Last week we looked at how it has been difficult for persons with disabilities to be represented in politics since people don’t seem to fully understand the meaning of disability.
They interpret it from a purely ‘individual relational model’ that compares two individuals with one of different types of impairment. But what exactly is disability? There is a general assumption that despite the definition, ‘you know it when you see it’. That’s not quite true. In fact, this only conforms to pre-existing stereotypes that are bred in our cultural norms.
People therefore ask the question, who qualifies to be a person with disability and why?
To begin with, there is a great difference between Impairment and disability. Impairment is any form of bodily loss of function that is as a result of injury, illness or congenital condition. There are as many types of impairment as there are individuals.
Disability on the other hand results from the interaction between persons with various forms of impairment and environmental and attitudinal barriers. For example the built environment say a building or a vehicle that isn’t accessible to a wheelchair user is made primarily without due consideration for such users. The natural environment is unfriendly to say persons with albinism due to the fact that the sun is harmful to their skin and if exposed for longer periods, it leads to skin cancer, thus causing death.
The natural environment requires one to hear sounds and therefore respond accordingly. This disproportionately disadvantages the Deaf and therefore needs modification in order for them to participate on an equal basis with others. Secondly, attitude is in fact the greatest barrier in that, negative perceptions lead to ill treatment and low expectations of anyone with an impairment and therefore denial of opportunities.
For example, if a couple gives birth to a child with cleft palate or who is blind, many of them get scared due to the notions of how useful the child may be in future. Eventually, some of them even end up separating due to the stigma and taboo associated with this occurrence. As a result, such a child may be denied a chance to go to school or even at home, they may be treated differently from other siblings.
The society is socialised to ‘give alms’ to the poor to be compassionate to the needy and to ‘help’ them for a greater reward. This led to the creation of what we call the ‘charity model’ whereby persons with disabilities are seen as objects of pity that are there to be assisted. It’s this model that correctly fits into the ‘beggars’ stereotype that has persisted over time.
However, this traditional way of looking into things wasn’t sustainable leading to professionals especially the medics wanting to ‘fix’ the impairment. For example, someone without a limb would be given a prosthetic or a wheelchair, in order to fix the impairment. However that’s not the case because human beings aren’t objects to be fixed. They are wholesome totality of the physical, psychosocial and spiritual.
Consequently, there has been a shift to what is now known as the social model that sees disability as a social construct i.e it results from society putting together a certain frame of mind in order to ‘see’ and ‘interpret’ the needs of those with various forms of impairment as underserving or without much return. This model proffers that you can only do so much medically to correct impairment.
However the most important bit is to ‘deconstruct’ the notions that provide a thinking pattern that negatively speaks to the expectations and therefore ill treatment of persons with various forms of impairment, including the manner in which the built environment is made, and/or how the natural environmental barriers can be overcome.
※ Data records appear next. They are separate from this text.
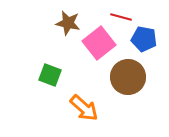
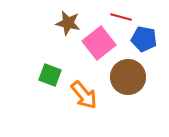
orange arrow: moved 13 px up; rotated 8 degrees clockwise
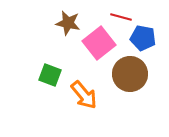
blue pentagon: moved 1 px left, 1 px up
brown circle: moved 2 px right, 3 px up
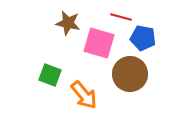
pink square: rotated 36 degrees counterclockwise
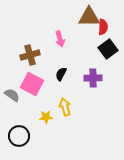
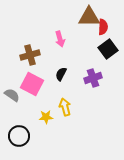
purple cross: rotated 18 degrees counterclockwise
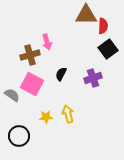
brown triangle: moved 3 px left, 2 px up
red semicircle: moved 1 px up
pink arrow: moved 13 px left, 3 px down
yellow arrow: moved 3 px right, 7 px down
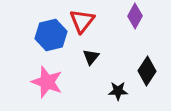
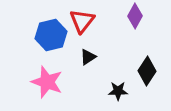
black triangle: moved 3 px left; rotated 18 degrees clockwise
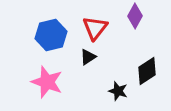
red triangle: moved 13 px right, 7 px down
black diamond: rotated 24 degrees clockwise
black star: rotated 18 degrees clockwise
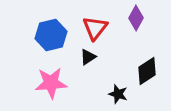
purple diamond: moved 1 px right, 2 px down
pink star: moved 4 px right, 1 px down; rotated 24 degrees counterclockwise
black star: moved 3 px down
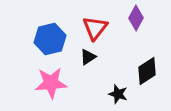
blue hexagon: moved 1 px left, 4 px down
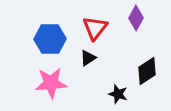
blue hexagon: rotated 12 degrees clockwise
black triangle: moved 1 px down
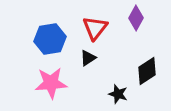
blue hexagon: rotated 8 degrees counterclockwise
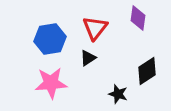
purple diamond: moved 2 px right; rotated 20 degrees counterclockwise
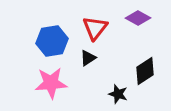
purple diamond: rotated 70 degrees counterclockwise
blue hexagon: moved 2 px right, 2 px down
black diamond: moved 2 px left
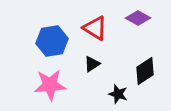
red triangle: rotated 36 degrees counterclockwise
black triangle: moved 4 px right, 6 px down
pink star: moved 1 px left, 2 px down
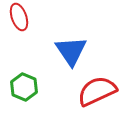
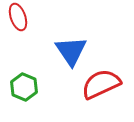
red ellipse: moved 1 px left
red semicircle: moved 4 px right, 7 px up
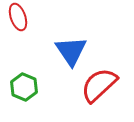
red semicircle: moved 2 px left, 1 px down; rotated 18 degrees counterclockwise
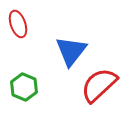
red ellipse: moved 7 px down
blue triangle: rotated 12 degrees clockwise
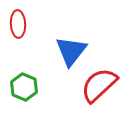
red ellipse: rotated 16 degrees clockwise
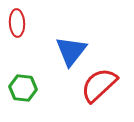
red ellipse: moved 1 px left, 1 px up
green hexagon: moved 1 px left, 1 px down; rotated 16 degrees counterclockwise
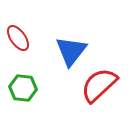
red ellipse: moved 1 px right, 15 px down; rotated 32 degrees counterclockwise
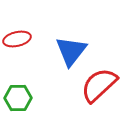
red ellipse: moved 1 px left, 1 px down; rotated 68 degrees counterclockwise
green hexagon: moved 5 px left, 10 px down; rotated 8 degrees counterclockwise
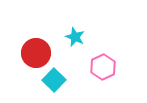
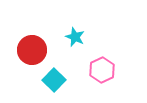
red circle: moved 4 px left, 3 px up
pink hexagon: moved 1 px left, 3 px down
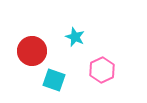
red circle: moved 1 px down
cyan square: rotated 25 degrees counterclockwise
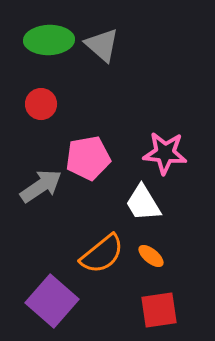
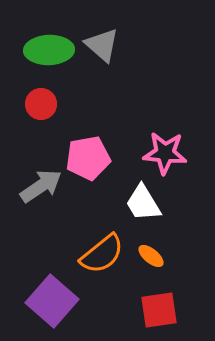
green ellipse: moved 10 px down
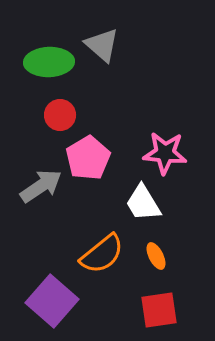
green ellipse: moved 12 px down
red circle: moved 19 px right, 11 px down
pink pentagon: rotated 21 degrees counterclockwise
orange ellipse: moved 5 px right; rotated 24 degrees clockwise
Such an endeavour is anchored upon the human rights based approach so that the basic necessities that any human being requires are seen as ‘entitlements’ that are inalienable. For example, the right to life, basic shelter, health, etc as contained in our bill of rights. In the same vein, article 54 of the constitution requires that a person with disability be entitled to be treated with dignity to be addressed and referred to in a manner that isn’t demeaning, to have access to education, public buildings and communication formats that are facilitative of their needs.
In terms of representation, the constitution requires that at least per cent of all members of the public in elective and appointive positions be persons with disabilities. This means that representation is a right and not a token or favour.
However, political parties still see differently due to the nature of our politics of patronage, thus perpetuating the charity model. There is therefore need to draw lines between the traditional charity model vis a vis the human rights based approach and, what is popularly known as political goodwill.
As a pioneer in representing the marginalised, people will have low expectations of you, subject you to a higher standard threshold, understate your contributions and achievements, assassinate your character in order to break you down and fit you in to the persistent stereotypes. However persons with disabilities are much more than society expects of them.